I will be getting the Titanium shoulder with the chrome finish. No biggie.
But I had, a few weeks earlier, dedicated my practice with a charity garden to give produce to my neighbors as a means of generating donations to the Africa project. I was limited in my physical activities but had laid out with string the size of the new and bigger garden. Now, I am a can-do kind of guy. A rugged New Englander who built his own clinic, house, boat and worked as a grease ball mechanic to get me and my family thru grad school. But asking for help? No thank you. I can do it myself.
But now I couldn’t. What we would do for others we wouldn’t do for our self. So, I picked up the phone and let go of my identity. “Hey, I need a hand tilling the soil for this charity garden…”
Well, the help came. And came. And came. Hours and hours of sweaty backs and smiles and lemonade. A few times I went out to the garden and laughed. I was part of something bigger than my egoic will. And it felt wonderful even though the shoulder was paining me something bad.
A half dozen professional growers jumped at the chance to donate starter plants, seaweed fertilizer and steer manure. I played classical music with sonic overlays to stimulate plant growth, sprayed exotic mist laden with secret mystery to increase flowering. A neighbor brought blossoming plants to attract pollinating bees. Another gave me materials to build a farm stand in front of my house with a roof and a hand-painted sign offering free food and the invitation to support needy kids in a slum in Africa. People brought plastic bags for others to take home the free produce. Others brought fruit from their trees to share at my little oasis of generosity.

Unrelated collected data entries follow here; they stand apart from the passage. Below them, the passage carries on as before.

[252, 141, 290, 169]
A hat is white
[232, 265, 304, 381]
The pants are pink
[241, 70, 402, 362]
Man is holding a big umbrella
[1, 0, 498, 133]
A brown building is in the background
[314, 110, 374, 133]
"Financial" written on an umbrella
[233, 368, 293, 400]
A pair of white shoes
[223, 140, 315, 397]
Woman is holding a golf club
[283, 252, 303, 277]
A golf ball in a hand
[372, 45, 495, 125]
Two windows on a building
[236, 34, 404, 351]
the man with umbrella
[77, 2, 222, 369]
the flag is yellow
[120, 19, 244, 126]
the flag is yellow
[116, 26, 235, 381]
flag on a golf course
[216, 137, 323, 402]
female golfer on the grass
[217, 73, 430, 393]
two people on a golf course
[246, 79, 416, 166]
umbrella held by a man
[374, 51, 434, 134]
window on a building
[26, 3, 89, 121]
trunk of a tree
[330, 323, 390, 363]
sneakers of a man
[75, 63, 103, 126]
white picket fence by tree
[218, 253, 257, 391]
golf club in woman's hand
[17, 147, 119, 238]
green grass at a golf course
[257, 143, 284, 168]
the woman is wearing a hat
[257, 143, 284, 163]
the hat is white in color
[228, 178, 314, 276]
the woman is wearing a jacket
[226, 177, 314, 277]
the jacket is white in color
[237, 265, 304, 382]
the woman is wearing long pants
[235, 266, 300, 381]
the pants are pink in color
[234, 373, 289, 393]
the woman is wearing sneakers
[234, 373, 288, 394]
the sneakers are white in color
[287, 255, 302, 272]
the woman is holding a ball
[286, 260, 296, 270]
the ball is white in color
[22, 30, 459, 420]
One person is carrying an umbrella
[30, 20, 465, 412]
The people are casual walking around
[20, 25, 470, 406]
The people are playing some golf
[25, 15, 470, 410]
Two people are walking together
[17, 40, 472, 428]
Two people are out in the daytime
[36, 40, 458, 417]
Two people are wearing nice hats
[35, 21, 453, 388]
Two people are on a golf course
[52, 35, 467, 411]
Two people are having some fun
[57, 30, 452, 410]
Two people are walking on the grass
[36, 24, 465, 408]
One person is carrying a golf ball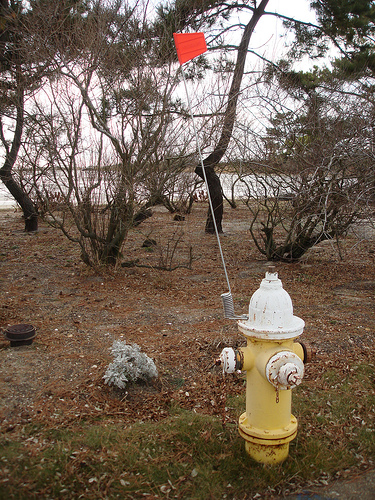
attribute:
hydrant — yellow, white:
[213, 265, 312, 464]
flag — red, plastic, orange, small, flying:
[170, 30, 237, 320]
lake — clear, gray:
[0, 166, 356, 211]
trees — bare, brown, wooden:
[1, 1, 372, 272]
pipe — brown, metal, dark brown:
[4, 324, 38, 346]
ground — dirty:
[0, 193, 373, 500]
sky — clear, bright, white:
[1, 3, 374, 170]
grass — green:
[1, 369, 374, 498]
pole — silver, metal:
[180, 64, 238, 320]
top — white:
[236, 265, 306, 338]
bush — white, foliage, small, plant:
[102, 338, 157, 389]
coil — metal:
[220, 290, 236, 321]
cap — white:
[215, 347, 235, 376]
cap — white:
[265, 349, 304, 389]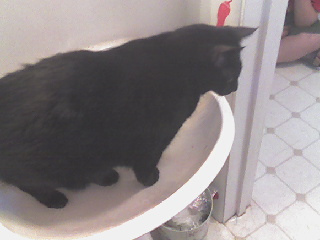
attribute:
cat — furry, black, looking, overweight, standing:
[0, 25, 261, 211]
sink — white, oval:
[1, 38, 237, 240]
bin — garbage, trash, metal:
[156, 186, 214, 240]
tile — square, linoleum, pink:
[250, 171, 300, 219]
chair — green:
[277, 0, 320, 65]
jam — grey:
[212, 0, 289, 223]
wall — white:
[0, 0, 201, 75]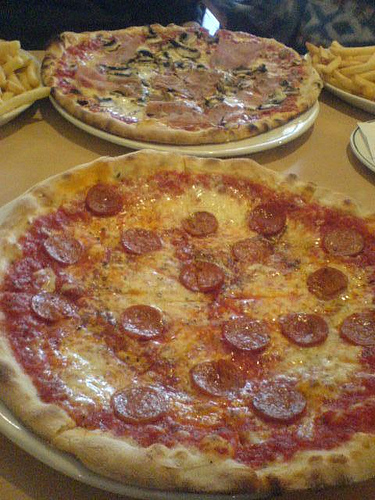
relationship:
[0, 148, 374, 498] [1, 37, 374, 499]
pizza on table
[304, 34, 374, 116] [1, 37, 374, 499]
french fries on table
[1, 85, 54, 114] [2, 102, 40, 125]
fry on plate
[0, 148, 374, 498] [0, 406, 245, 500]
pizza on plate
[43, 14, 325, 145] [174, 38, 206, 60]
pizza with mushrooms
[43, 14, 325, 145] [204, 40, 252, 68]
pizza with ham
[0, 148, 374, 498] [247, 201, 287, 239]
pizza with pepperoni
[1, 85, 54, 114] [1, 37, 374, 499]
fry on table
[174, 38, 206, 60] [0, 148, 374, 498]
mushrooms on pizza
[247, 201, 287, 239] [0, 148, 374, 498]
pepperoni on pizza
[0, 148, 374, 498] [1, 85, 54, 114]
pizza and fry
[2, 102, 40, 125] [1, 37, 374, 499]
plate on table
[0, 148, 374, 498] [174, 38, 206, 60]
pizza with mushrooms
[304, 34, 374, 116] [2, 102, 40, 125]
french fries on plate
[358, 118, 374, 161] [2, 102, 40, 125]
napkin on plate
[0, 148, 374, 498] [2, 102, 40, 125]
pizza on plate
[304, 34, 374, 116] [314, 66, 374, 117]
french fries on plate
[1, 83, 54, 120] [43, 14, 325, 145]
fry touching pizza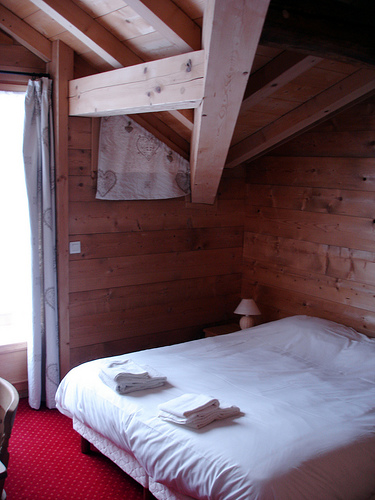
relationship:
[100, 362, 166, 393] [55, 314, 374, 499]
towels stacked on bed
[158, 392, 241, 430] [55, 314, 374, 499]
towels stacked on bed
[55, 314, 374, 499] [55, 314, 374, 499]
sheet layed out on bed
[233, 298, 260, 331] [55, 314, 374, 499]
lamp sitting by bed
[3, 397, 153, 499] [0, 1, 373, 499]
carpet on floor of room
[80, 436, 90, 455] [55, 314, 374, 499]
post for bed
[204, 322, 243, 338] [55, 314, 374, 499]
nightstand beside bed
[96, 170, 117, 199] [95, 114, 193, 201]
heart printed on curtain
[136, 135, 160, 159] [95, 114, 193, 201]
heart printed on curtain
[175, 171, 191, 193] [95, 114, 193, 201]
heart printed on curtain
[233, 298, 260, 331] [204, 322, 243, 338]
lamp sits on nightstand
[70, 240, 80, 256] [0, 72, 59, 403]
light switch to right of door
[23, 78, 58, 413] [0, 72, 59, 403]
curtain hanging to right of door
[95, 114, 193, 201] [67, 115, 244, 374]
curtain hung on wall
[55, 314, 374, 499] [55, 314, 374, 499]
sheet spread out on bed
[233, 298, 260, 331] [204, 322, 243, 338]
lamp sitting on nightstand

It is still early in the season, I have some one hundred plants pumping out delicious food. A friend came over to visit, I plied him with Swiss Chard, cucumbers and zucchini squash and little gold tomatoes. The next morning he invited me over for dinner and presented me with two gold maple leaf coins as a donation. I mean he gets a few gold tomatoes from me and gives me $1920 in gold. I came home to my desk and opened the new video on Kantolomba, the coins in my hand.

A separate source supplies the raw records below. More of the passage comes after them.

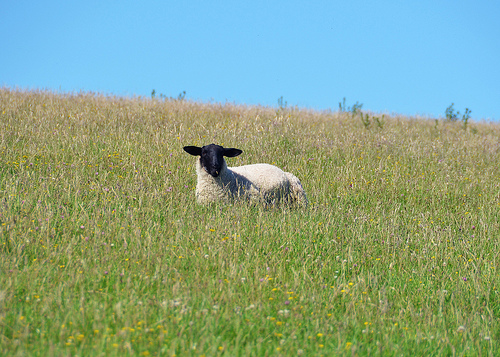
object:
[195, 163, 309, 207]
fur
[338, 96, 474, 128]
shrubbery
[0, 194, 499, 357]
flower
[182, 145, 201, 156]
ear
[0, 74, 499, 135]
crest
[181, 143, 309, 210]
goat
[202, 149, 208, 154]
right eye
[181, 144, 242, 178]
black head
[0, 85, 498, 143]
weeds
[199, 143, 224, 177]
black face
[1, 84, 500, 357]
field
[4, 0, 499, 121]
sky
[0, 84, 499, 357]
grass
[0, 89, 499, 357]
hill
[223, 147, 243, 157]
ear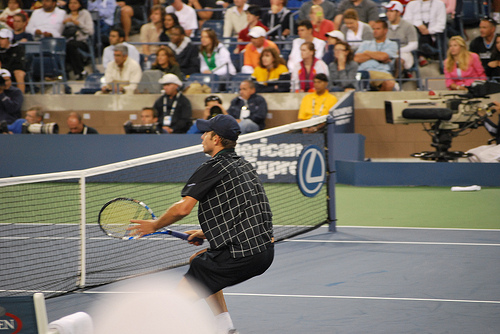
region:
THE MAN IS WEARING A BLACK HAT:
[190, 107, 240, 147]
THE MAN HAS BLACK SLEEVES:
[172, 160, 228, 201]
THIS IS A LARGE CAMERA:
[376, 80, 498, 162]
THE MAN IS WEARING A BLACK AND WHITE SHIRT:
[165, 138, 290, 253]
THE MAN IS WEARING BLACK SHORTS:
[163, 237, 283, 303]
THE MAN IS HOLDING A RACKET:
[81, 188, 199, 256]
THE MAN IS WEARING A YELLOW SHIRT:
[291, 85, 344, 135]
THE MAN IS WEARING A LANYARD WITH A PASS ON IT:
[148, 90, 190, 130]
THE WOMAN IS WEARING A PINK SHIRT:
[433, 42, 483, 90]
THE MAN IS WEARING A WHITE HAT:
[152, 70, 199, 90]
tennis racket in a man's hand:
[94, 196, 206, 246]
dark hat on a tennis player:
[193, 113, 244, 144]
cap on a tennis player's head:
[195, 114, 246, 139]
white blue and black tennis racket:
[96, 194, 205, 243]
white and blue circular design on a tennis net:
[296, 144, 329, 198]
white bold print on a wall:
[230, 138, 302, 180]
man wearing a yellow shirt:
[296, 71, 338, 118]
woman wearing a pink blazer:
[441, 33, 486, 88]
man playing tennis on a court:
[95, 113, 275, 333]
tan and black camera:
[382, 80, 499, 163]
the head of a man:
[174, 99, 289, 171]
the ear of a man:
[205, 125, 227, 150]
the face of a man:
[192, 120, 219, 155]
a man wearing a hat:
[171, 98, 277, 150]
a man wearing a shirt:
[158, 109, 303, 261]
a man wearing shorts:
[151, 202, 317, 303]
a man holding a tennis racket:
[91, 97, 278, 268]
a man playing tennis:
[46, 97, 304, 316]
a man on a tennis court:
[118, 21, 422, 325]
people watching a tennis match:
[39, 2, 381, 144]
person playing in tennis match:
[10, 78, 319, 333]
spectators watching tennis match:
[11, 8, 442, 168]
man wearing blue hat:
[195, 101, 250, 139]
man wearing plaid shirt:
[181, 150, 283, 262]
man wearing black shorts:
[162, 228, 279, 302]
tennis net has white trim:
[7, 106, 341, 293]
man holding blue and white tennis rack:
[79, 173, 196, 260]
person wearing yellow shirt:
[298, 84, 335, 128]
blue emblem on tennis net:
[282, 136, 334, 204]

I don’t know if it was the faces of the children, their elders, the voices singing Acapella or the living compassion at work, but it squeaked open my heart a little wider. The tears of gratitude. And I have found a way to express it.
But the story doesn’t end here.
A good buddy lives a few houses across the park and walks his dogs past my farm stand. He calls to me just as I’m wiping my eyes and sees the rare emotional discharge in public.
I show him the gold (two ounces is really heavy, not like a couple of quarters) and he says he wants to buy them. He offers $1900, smelling a deal. I had checked the internet for the spot price and told him the market value. But he wouldn’t have it, saying he never pays retail and besides, “I’m not gonna get hosed on buying anything from anybody.”
I closed my eyes for a few breaths. I replied, “A street guy might think he was getting cheated, but another guy might see this as an invitation from God to show up.”
I’m not sure, but that seemed to turn his heart. “Okay, I’ll give you two grand. The pictures of the kids in Africa convinced me, not this God talk…..”
The magic continues, to be part of something bigger than my personal security and control.
Thank you for everything. I have no complaints, whatsoever.